Article by Colin P. Marks

It is an honor to be invited to write on Professor Hillman’s iconic article on contract lore. Professor Hillman’s original article, and his follow-up, asks contracts scholars and experts (collectively “contracts people”) to question the very foundations of what we seemingly all accept as true. In what he labels “contract lore,” contracts people are perpetuating myths about the true state of contract law and the realities of what really happens. To explain this, Professor Hillman hypothesizes that contract lore may actually represent the aspirations of contracts people as to what the law should be and that our persistent recitation of this lore can be explained as a form of cognitive dissonance. In More Contract Lore, Professor Hillman admits that there may be other explanations, but cognitive dissonance remains the primary explanation.

Respectfully, I disagree with Professor Hillman that all of the examples he gives are “lore,” or at least I think that the term is scalable. Some of the instances, such as the importance of the intent of the parties, I would label as more truth than myth, but other instances, such as expectation damages putting the aggrieved party in the position they would have been absent a breach I think are unquestionably myths. Similarly, I find that these statements of lore really reflect the ambitions of what the law should be in the mind of contracts people not completely convincing, but also scalable. Interestingly, these appear to have an inverse relationship with the lore scale—thus the lore I find to be the most aspirational, the importance of the intent of the parties, is also the least lore-like, and vice versa with regard to expectation damages. As I do not find all of the examples to fit neatly into lore or aspirations, I find cognitive dissonance unsatisfying as an explanation for the persistence of this lore, but that does not mean I disagree with the observations about this telling us something about law reform. Indeed, I think Professor Hillman has provided us with a useful device by which to judge whether the law is in need of reform. A statement of law that is high on the lore scale, but low on the aspiration scale, should cause all contracts people to question the value of the statement, but I don’t think cognitive dissonance is a satisfactory explanation for all of the lore Professor Hillman lists.

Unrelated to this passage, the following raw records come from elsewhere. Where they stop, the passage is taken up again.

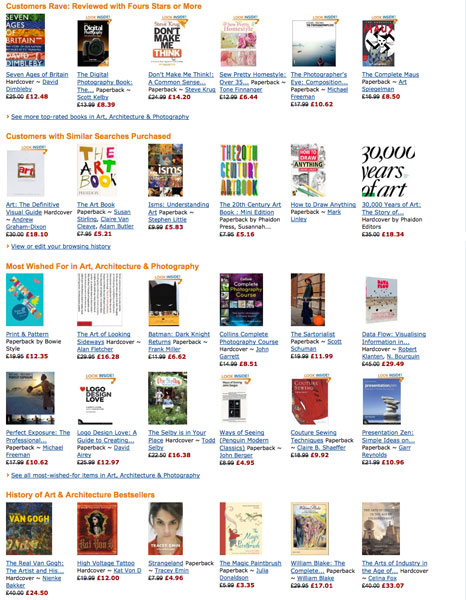
Identify the location of columns in the middle. The image size is (466, 600). (238, 529), (172, 525), (242, 397), (167, 403), (251, 301), (169, 305), (246, 165), (172, 171), (247, 40), (169, 46).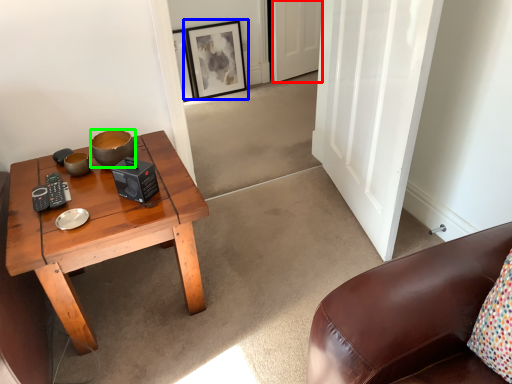
Question: Which object is the farthest from door (highlighted by a red box)? Choose among these: picture frame (highlighted by a blue box) or bowl (highlighted by a green box).

Choices:
 (A) picture frame
 (B) bowl

Answer: (B)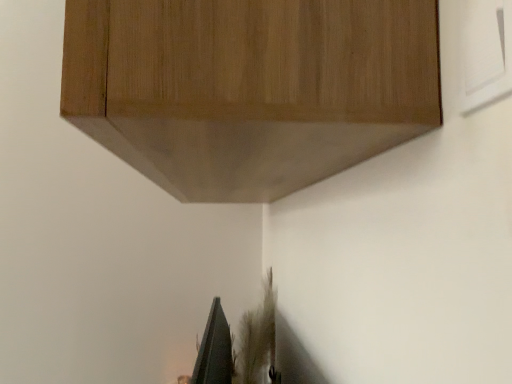
The height and width of the screenshot is (384, 512). I want to click on wooden cabinet at upper center, so click(249, 88).

What do you see at coordinates (249, 88) in the screenshot? I see `wooden cabinet at upper center` at bounding box center [249, 88].

What are the coordinates of `wooden cabinet at upper center` in the screenshot? It's located at (249, 88).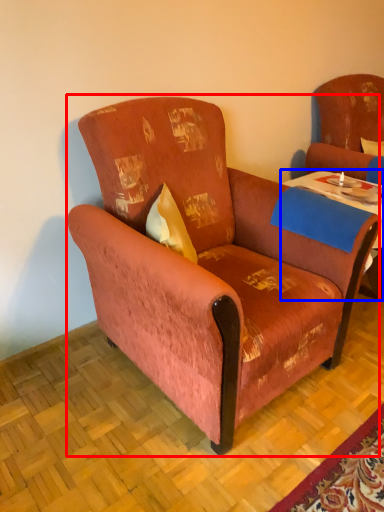
Question: Which object is closer to the camera taking this photo, chair (highlighted by a red box) or table (highlighted by a blue box)?

Choices:
 (A) chair
 (B) table

Answer: (A)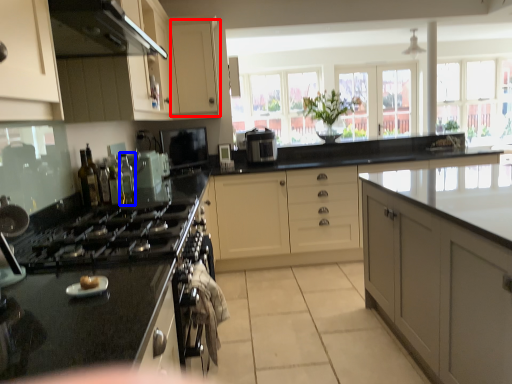
Question: Which point is further to the camera, cabinetry (highlighted by a red box) or bottle (highlighted by a blue box)?

Choices:
 (A) cabinetry
 (B) bottle

Answer: (A)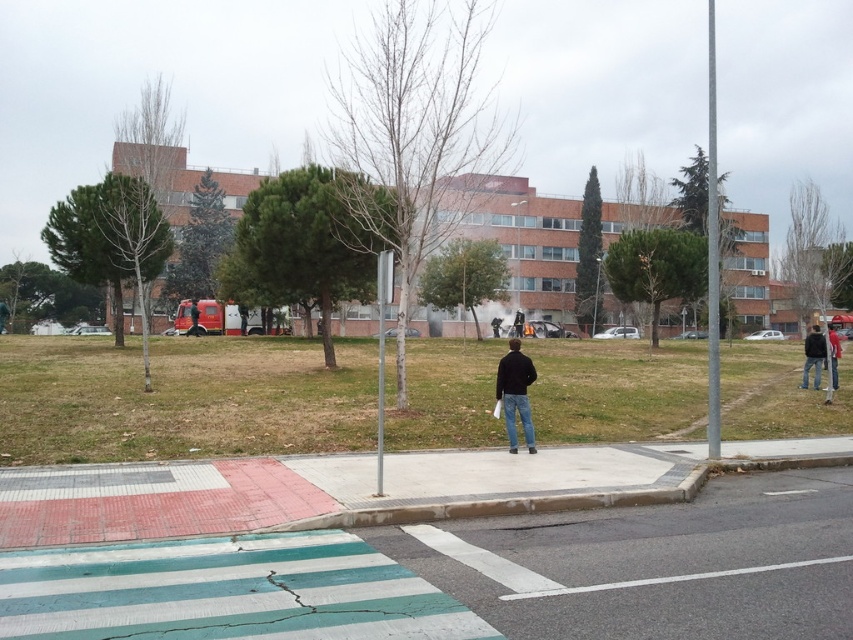
Can you confirm if dark blue jeans at right is smaller than dark blue jeans at lower right?

Yes.

You are a GUI agent. You are given a task and a screenshot of the screen. Output one action in this format:
    pyautogui.click(x=<x>, y=<y>)
    Task: Click on the dark blue jeans at right
    The width and height of the screenshot is (853, 640).
    Given the screenshot: What is the action you would take?
    pyautogui.click(x=813, y=356)

Image resolution: width=853 pixels, height=640 pixels. Find the location of `dark blue jeans at right`. dark blue jeans at right is located at coordinates (813, 356).

How distant is dark blue jeans at center from dark blue jeans at lower right?

14.65 meters

Does dark blue jeans at center appear on the right side of dark blue jeans at lower right?

Incorrect, dark blue jeans at center is not on the right side of dark blue jeans at lower right.

Is point (500, 374) positioned before point (831, 381)?

Yes, it is.

Identify the location of dark blue jeans at center. The height and width of the screenshot is (640, 853). (515, 394).

How distant is dark blue jeans at center from dark blue jeans at right?

They are 10.91 meters apart.

Which is more to the left, dark blue jeans at center or dark blue jeans at right?

dark blue jeans at center

Is point (508, 433) closer to camera compared to point (813, 348)?

Yes, it is.

Locate an element on the screen. dark blue jeans at center is located at coordinates (515, 394).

Instead, I propose that what Professor Hillman labels as lore is better thought of as a series of heuristic starting points. I do not label them heuristics in and of themselves as they do not represent shortcuts to the ultimate answer. But as I explain, all of the areas that Professor Hillman identifies as lore are actually quite nuanced, sometimes filled with exceptions, but other times they simply represent the first step in a long inquiry. Heuristics as a teaching device has been recognized in law and other disciplines as an effective tool in not only conveying information, but also prodding the student to conduct further inquiry. Thus, the persistence of lore may reflect nothing more than the need to have a starting point for a legal analysis, be it by a student, lawyer, or judge.


About the Author

Colin P. Marks. Ernest W. Clemens Professor of Law, St. Mary’s University School of Law.